**Try it:**
Every entry below is to be copied word for word, with its pictures removed.

**Entries provided:**
□ □ □ □ □

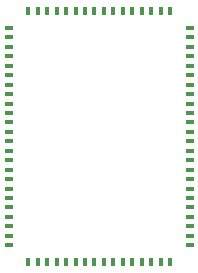
<source format=gbr>
%TF.GenerationSoftware,KiCad,Pcbnew,9.0.4*%
%TF.CreationDate,2025-11-13T11:37:52+01:00*%
%TF.ProjectId,Neptune-32x-315-5805-bypass,4e657074-756e-4652-9d33-32782d333135,rev?*%
%TF.SameCoordinates,Original*%
%TF.FileFunction,Soldermask,Bot*%
%TF.FilePolarity,Negative*%
%FSLAX46Y46*%
G04 Gerber Fmt 4.6, Leading zero omitted, Abs format (unit mm)*
G04 Created by KiCad (PCBNEW 9.0.4) date 2025-11-13 11:37:52*
%MOMM*%
%LPD*%
G01*
G04 APERTURE LIST*
%ADD10R,0.700000X0.300000*%
%ADD11R,0.300000X0.700000*%
G04 APERTURE END LIST*
D10*
%TO.C,IC1*%
X97422800Y-64505600D03*
X97422800Y-65305600D03*
X97422800Y-66105600D03*
X97422800Y-66905600D03*
X97422800Y-67705600D03*
X97422800Y-68505600D03*
X97422800Y-69305600D03*
X97422800Y-70105600D03*
X97422800Y-70905600D03*
X97422800Y-71705600D03*
X97422800Y-72505600D03*
X97422800Y-73305600D03*
X97422800Y-74105600D03*
X97422800Y-74905600D03*
X97422800Y-75705600D03*
X97422800Y-76505600D03*
X97422800Y-77305600D03*
X97422800Y-78105600D03*
X97422800Y-78905600D03*
X97422800Y-79705600D03*
X97422800Y-80505600D03*
X97422800Y-81305600D03*
X97422800Y-82105600D03*
X97422800Y-82905600D03*
D11*
X99072800Y-84355600D03*
X99872800Y-84355600D03*
X100672800Y-84355600D03*
X101472800Y-84355600D03*
X102272800Y-84355600D03*
X103072800Y-84355600D03*
X103872800Y-84355600D03*
X104672800Y-84355600D03*
X105472800Y-84355600D03*
X106272800Y-84355600D03*
X107072800Y-84355600D03*
X107872800Y-84355600D03*
X108672800Y-84355600D03*
X109472800Y-84355600D03*
X110272800Y-84355600D03*
X111072800Y-84355600D03*
D10*
X112722800Y-82905600D03*
X112722800Y-82105600D03*
X112722800Y-81305600D03*
X112722800Y-80505600D03*
X112722800Y-79705600D03*
X112722800Y-78905600D03*
X112722800Y-78105600D03*
X112722800Y-77305600D03*
X112722800Y-76505600D03*
X112722800Y-75705600D03*
X112722800Y-74905600D03*
X112722800Y-74105600D03*
X112722800Y-73305600D03*
X112722800Y-72505600D03*
X112722800Y-71705600D03*
X112722800Y-70905600D03*
X112722800Y-70105600D03*
X112722800Y-69305600D03*
X112722800Y-68505600D03*
X112722800Y-67705600D03*
X112722800Y-66905600D03*
X112722800Y-66105600D03*
X112722800Y-65305600D03*
X112722800Y-64505600D03*
D11*
X111072800Y-63055600D03*
X110272800Y-63055600D03*
X109472800Y-63055600D03*
X108672800Y-63055600D03*
X107872800Y-63055600D03*
X107072800Y-63055600D03*
X106272800Y-63055600D03*
X105472800Y-63055600D03*
X104672800Y-63055600D03*
X103872800Y-63055600D03*
X103072800Y-63055600D03*
X102272800Y-63055600D03*
X101472800Y-63055600D03*
X100672800Y-63055600D03*
X99872800Y-63055600D03*
X99072800Y-63055600D03*
%TD*%
M02*

</source>
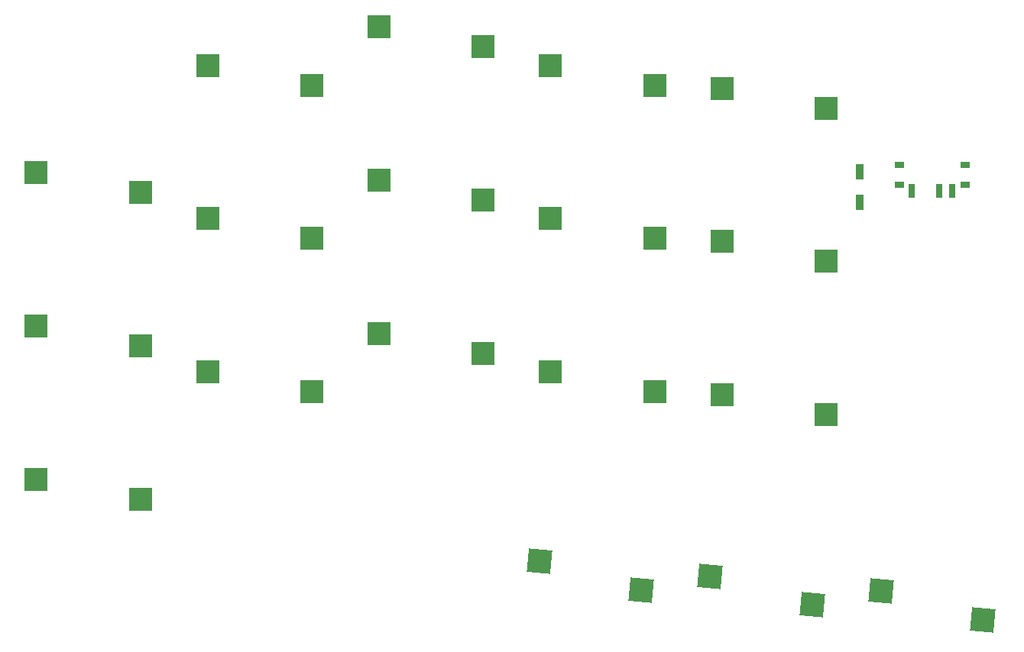
<source format=gbr>
%TF.GenerationSoftware,KiCad,Pcbnew,(6.0.7-1)-1*%
%TF.CreationDate,2022-08-21T00:28:12+10:00*%
%TF.ProjectId,buckyboard_v1,6275636b-7962-46f6-9172-645f76312e6b,v1.0.0*%
%TF.SameCoordinates,Original*%
%TF.FileFunction,Paste,Bot*%
%TF.FilePolarity,Positive*%
%FSLAX46Y46*%
G04 Gerber Fmt 4.6, Leading zero omitted, Abs format (unit mm)*
G04 Created by KiCad (PCBNEW (6.0.7-1)-1) date 2022-08-21 00:28:12*
%MOMM*%
%LPD*%
G01*
G04 APERTURE LIST*
G04 Aperture macros list*
%AMRotRect*
0 Rectangle, with rotation*
0 The origin of the aperture is its center*
0 $1 length*
0 $2 width*
0 $3 Rotation angle, in degrees counterclockwise*
0 Add horizontal line*
21,1,$1,$2,0,0,$3*%
G04 Aperture macros list end*
%ADD10R,2.600000X2.600000*%
%ADD11R,0.900000X1.700000*%
%ADD12RotRect,2.600000X2.600000X355.000000*%
%ADD13R,1.000000X0.800000*%
%ADD14R,0.700000X1.500000*%
G04 APERTURE END LIST*
D10*
%TO.C,S1*%
X-3275000Y5950000D03*
X8275000Y3750000D03*
%TD*%
%TO.C,S2*%
X-3275000Y22950000D03*
X8275000Y20750000D03*
%TD*%
%TO.C,S15*%
X72725000Y49300000D03*
X84275000Y47100000D03*
%TD*%
%TO.C,S5*%
X15725000Y34850000D03*
X27275000Y32650000D03*
%TD*%
%TO.C,S12*%
X53725000Y51850000D03*
X65275000Y49650000D03*
%TD*%
%TO.C,S14*%
X72725000Y32300000D03*
X84275000Y30100000D03*
%TD*%
%TO.C,S11*%
X53725000Y34850000D03*
X65275000Y32650000D03*
%TD*%
%TO.C,S6*%
X15725000Y51850000D03*
X27275000Y49650000D03*
%TD*%
D11*
%TO.C,*%
X88000000Y40050000D03*
X88000000Y36650000D03*
%TD*%
D10*
%TO.C,S7*%
X34725000Y22100000D03*
X46275000Y19900000D03*
%TD*%
D12*
%TO.C,S17*%
X71383738Y-4793165D03*
X82698044Y-7991443D03*
%TD*%
%TO.C,S18*%
X90311438Y-6449124D03*
X101625744Y-9647402D03*
%TD*%
D13*
%TO.C,*%
X92350000Y38570000D03*
X99650000Y38570000D03*
X99650000Y40780000D03*
X92350000Y40780000D03*
D14*
X93750000Y37920000D03*
X96750000Y37920000D03*
X98250000Y37920000D03*
%TD*%
D10*
%TO.C,S4*%
X15725000Y17850000D03*
X27275000Y15650000D03*
%TD*%
%TO.C,S3*%
X-3275000Y39950000D03*
X8275000Y37750000D03*
%TD*%
%TO.C,S8*%
X34725000Y39100000D03*
X46275000Y36900000D03*
%TD*%
%TO.C,S13*%
X72725000Y15300000D03*
X84275000Y13100000D03*
%TD*%
%TO.C,S9*%
X34725000Y56100000D03*
X46275000Y53900000D03*
%TD*%
%TO.C,S10*%
X53725000Y17850000D03*
X65275000Y15650000D03*
%TD*%
D12*
%TO.C,S16*%
X52456039Y-3137206D03*
X63770345Y-6335484D03*
%TD*%
M02*

</source>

□ □ □ □ □

**Output of the exercise:**
<source format=gbr>
%TF.GenerationSoftware,KiCad,Pcbnew,9.0.4*%
%TF.CreationDate,2025-11-13T11:37:52+01:00*%
%TF.ProjectId,Neptune-32x-315-5805-bypass,4e657074-756e-4652-9d33-32782d333135,rev?*%
%TF.SameCoordinates,Original*%
%TF.FileFunction,Soldermask,Bot*%
%TF.FilePolarity,Negative*%
%FSLAX46Y46*%
G04 Gerber Fmt 4.6, Leading zero omitted, Abs format (unit mm)*
G04 Created by KiCad (PCBNEW 9.0.4) date 2025-11-13 11:37:52*
%MOMM*%
%LPD*%
G01*
G04 APERTURE LIST*
%ADD10R,0.700000X0.300000*%
%ADD11R,0.300000X0.700000*%
G04 APERTURE END LIST*
D10*
%TO.C,IC1*%
X97422800Y-64505600D03*
X97422800Y-65305600D03*
X97422800Y-66105600D03*
X97422800Y-66905600D03*
X97422800Y-67705600D03*
X97422800Y-68505600D03*
X97422800Y-69305600D03*
X97422800Y-70105600D03*
X97422800Y-70905600D03*
X97422800Y-71705600D03*
X97422800Y-72505600D03*
X97422800Y-73305600D03*
X97422800Y-74105600D03*
X97422800Y-74905600D03*
X97422800Y-75705600D03*
X97422800Y-76505600D03*
X97422800Y-77305600D03*
X97422800Y-78105600D03*
X97422800Y-78905600D03*
X97422800Y-79705600D03*
X97422800Y-80505600D03*
X97422800Y-81305600D03*
X97422800Y-82105600D03*
X97422800Y-82905600D03*
D11*
X99072800Y-84355600D03*
X99872800Y-84355600D03*
X100672800Y-84355600D03*
X101472800Y-84355600D03*
X102272800Y-84355600D03*
X103072800Y-84355600D03*
X103872800Y-84355600D03*
X104672800Y-84355600D03*
X105472800Y-84355600D03*
X106272800Y-84355600D03*
X107072800Y-84355600D03*
X107872800Y-84355600D03*
X108672800Y-84355600D03*
X109472800Y-84355600D03*
X110272800Y-84355600D03*
X111072800Y-84355600D03*
D10*
X112722800Y-82905600D03*
X112722800Y-82105600D03*
X112722800Y-81305600D03*
X112722800Y-80505600D03*
X112722800Y-79705600D03*
X112722800Y-78905600D03*
X112722800Y-78105600D03*
X112722800Y-77305600D03*
X112722800Y-76505600D03*
X112722800Y-75705600D03*
X112722800Y-74905600D03*
X112722800Y-74105600D03*
X112722800Y-73305600D03*
X112722800Y-72505600D03*
X112722800Y-71705600D03*
X112722800Y-70905600D03*
X112722800Y-70105600D03*
X112722800Y-69305600D03*
X112722800Y-68505600D03*
X112722800Y-67705600D03*
X112722800Y-66905600D03*
X112722800Y-66105600D03*
X112722800Y-65305600D03*
X112722800Y-64505600D03*
D11*
X111072800Y-63055600D03*
X110272800Y-63055600D03*
X109472800Y-63055600D03*
X108672800Y-63055600D03*
X107872800Y-63055600D03*
X107072800Y-63055600D03*
X106272800Y-63055600D03*
X105472800Y-63055600D03*
X104672800Y-63055600D03*
X103872800Y-63055600D03*
X103072800Y-63055600D03*
X102272800Y-63055600D03*
X101472800Y-63055600D03*
X100672800Y-63055600D03*
X99872800Y-63055600D03*
X99072800Y-63055600D03*
%TD*%
M02*

</source>
<source format=gbr>
%TF.GenerationSoftware,KiCad,Pcbnew,(6.0.7-1)-1*%
%TF.CreationDate,2022-08-21T00:28:12+10:00*%
%TF.ProjectId,buckyboard_v1,6275636b-7962-46f6-9172-645f76312e6b,v1.0.0*%
%TF.SameCoordinates,Original*%
%TF.FileFunction,Paste,Bot*%
%TF.FilePolarity,Positive*%
%FSLAX46Y46*%
G04 Gerber Fmt 4.6, Leading zero omitted, Abs format (unit mm)*
G04 Created by KiCad (PCBNEW (6.0.7-1)-1) date 2022-08-21 00:28:12*
%MOMM*%
%LPD*%
G01*
G04 APERTURE LIST*
G04 Aperture macros list*
%AMRotRect*
0 Rectangle, with rotation*
0 The origin of the aperture is its center*
0 $1 length*
0 $2 width*
0 $3 Rotation angle, in degrees counterclockwise*
0 Add horizontal line*
21,1,$1,$2,0,0,$3*%
G04 Aperture macros list end*
%ADD10R,2.600000X2.600000*%
%ADD11R,0.900000X1.700000*%
%ADD12RotRect,2.600000X2.600000X355.000000*%
%ADD13R,1.000000X0.800000*%
%ADD14R,0.700000X1.500000*%
G04 APERTURE END LIST*
D10*
%TO.C,S1*%
X-3275000Y5950000D03*
X8275000Y3750000D03*
%TD*%
%TO.C,S2*%
X-3275000Y22950000D03*
X8275000Y20750000D03*
%TD*%
%TO.C,S15*%
X72725000Y49300000D03*
X84275000Y47100000D03*
%TD*%
%TO.C,S5*%
X15725000Y34850000D03*
X27275000Y32650000D03*
%TD*%
%TO.C,S12*%
X53725000Y51850000D03*
X65275000Y49650000D03*
%TD*%
%TO.C,S14*%
X72725000Y32300000D03*
X84275000Y30100000D03*
%TD*%
%TO.C,S11*%
X53725000Y34850000D03*
X65275000Y32650000D03*
%TD*%
%TO.C,S6*%
X15725000Y51850000D03*
X27275000Y49650000D03*
%TD*%
D11*
%TO.C,*%
X88000000Y40050000D03*
X88000000Y36650000D03*
%TD*%
D10*
%TO.C,S7*%
X34725000Y22100000D03*
X46275000Y19900000D03*
%TD*%
D12*
%TO.C,S17*%
X71383738Y-4793165D03*
X82698044Y-7991443D03*
%TD*%
%TO.C,S18*%
X90311438Y-6449124D03*
X101625744Y-9647402D03*
%TD*%
D13*
%TO.C,*%
X92350000Y38570000D03*
X99650000Y38570000D03*
X99650000Y40780000D03*
X92350000Y40780000D03*
D14*
X93750000Y37920000D03*
X96750000Y37920000D03*
X98250000Y37920000D03*
%TD*%
D10*
%TO.C,S4*%
X15725000Y17850000D03*
X27275000Y15650000D03*
%TD*%
%TO.C,S3*%
X-3275000Y39950000D03*
X8275000Y37750000D03*
%TD*%
%TO.C,S8*%
X34725000Y39100000D03*
X46275000Y36900000D03*
%TD*%
%TO.C,S13*%
X72725000Y15300000D03*
X84275000Y13100000D03*
%TD*%
%TO.C,S9*%
X34725000Y56100000D03*
X46275000Y53900000D03*
%TD*%
%TO.C,S10*%
X53725000Y17850000D03*
X65275000Y15650000D03*
%TD*%
D12*
%TO.C,S16*%
X52456039Y-3137206D03*
X63770345Y-6335484D03*
%TD*%
M02*

</source>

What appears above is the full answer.